What does acupuncture treat?

Acupuncture is recognized by the National Institute of Health (NIH) and the World Health Organization (WHO) to be effective in the treatment of a wide variety of medical concerns including:

  • Anxiety and depression
  • Alzheimer
  • Anemia and blood disorders
  • Arthritis and pain management
  • Asthma and respiratory disorders
  • Chronic fatigue and fibromyalgia
  • Common cold
  • Constipation, diarrhea and IBS
  • Digestive and eating disorders
  • Diabetes
  • Endometriosis
  • Fatigue
  • Muscular pain and lower back pain
  • Headache
  • High blood pressure
  • Insomnia
  • Lack of concentration or memory loss
  • Liver diseases
  • Menstrual, PMS and GYN disorders
  • Morning sickness
  • Menopausal syndrome
  • Pain any kind
  • Prolapse of organs
  • Post-natal disorders
  • Post-surgery recovery
  • Osteoarthritis
  • Tinnitus
  • Thyroid disorders

Physiological Effects of Acupuncture

The NIH (National Institute of Healith) studies suggest that acupuncture stimulates the production of chemical transmitters between the neurons (neurotransmitters) and increases the sense of wellbeing.

Acupuncture is thought to be particularly effective in inducing the opioid peptide (endorphins, enkephalins, and dynorphins) which are closely involved with the perception of pain in the central nervous system, thereby regulating and reducing pain.

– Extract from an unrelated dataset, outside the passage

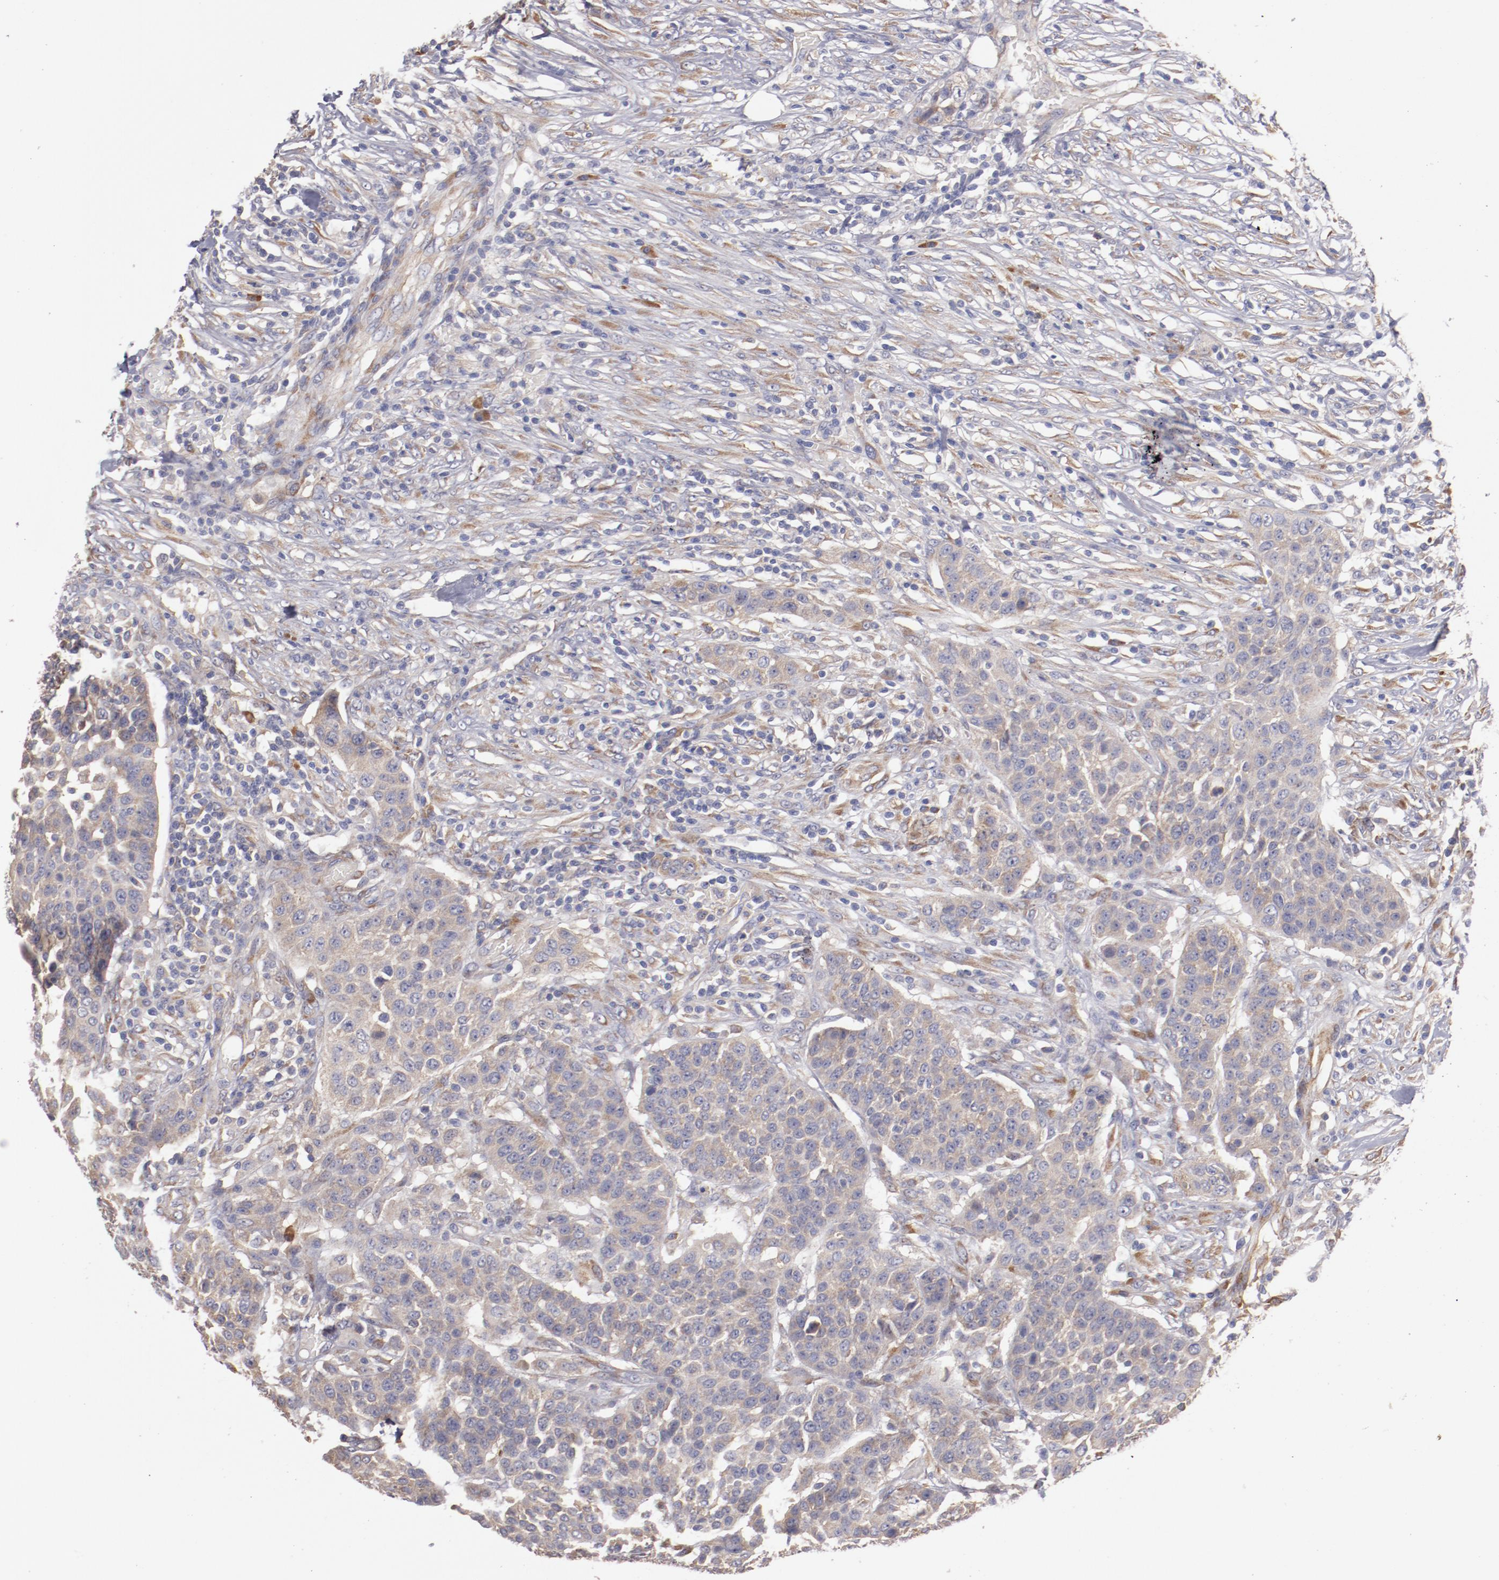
{"staining": {"intensity": "weak", "quantity": ">75%", "location": "cytoplasmic/membranous"}, "tissue": "urothelial cancer", "cell_type": "Tumor cells", "image_type": "cancer", "snomed": [{"axis": "morphology", "description": "Urothelial carcinoma, High grade"}, {"axis": "topography", "description": "Urinary bladder"}], "caption": "A histopathology image of urothelial cancer stained for a protein demonstrates weak cytoplasmic/membranous brown staining in tumor cells.", "gene": "ENTPD5", "patient": {"sex": "male", "age": 74}}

Acupuncture is thought to affect electric energy between tissues, thereby facilitating healing by allowing transfer of nutrients to injured or affected cells.

Another theory considers that acupuncture affects the blood concentration of triglycerides, cholesterol, and phospholipids, helping the production of healthy blood and ensuring the free flow of oxygen.

Despite of the numerous studies, concrete evidence on how acupuncture works by Western science remains elusive. Several theories have been claimed, and whatever the explanation, the merit and success of acupuncture can stand along.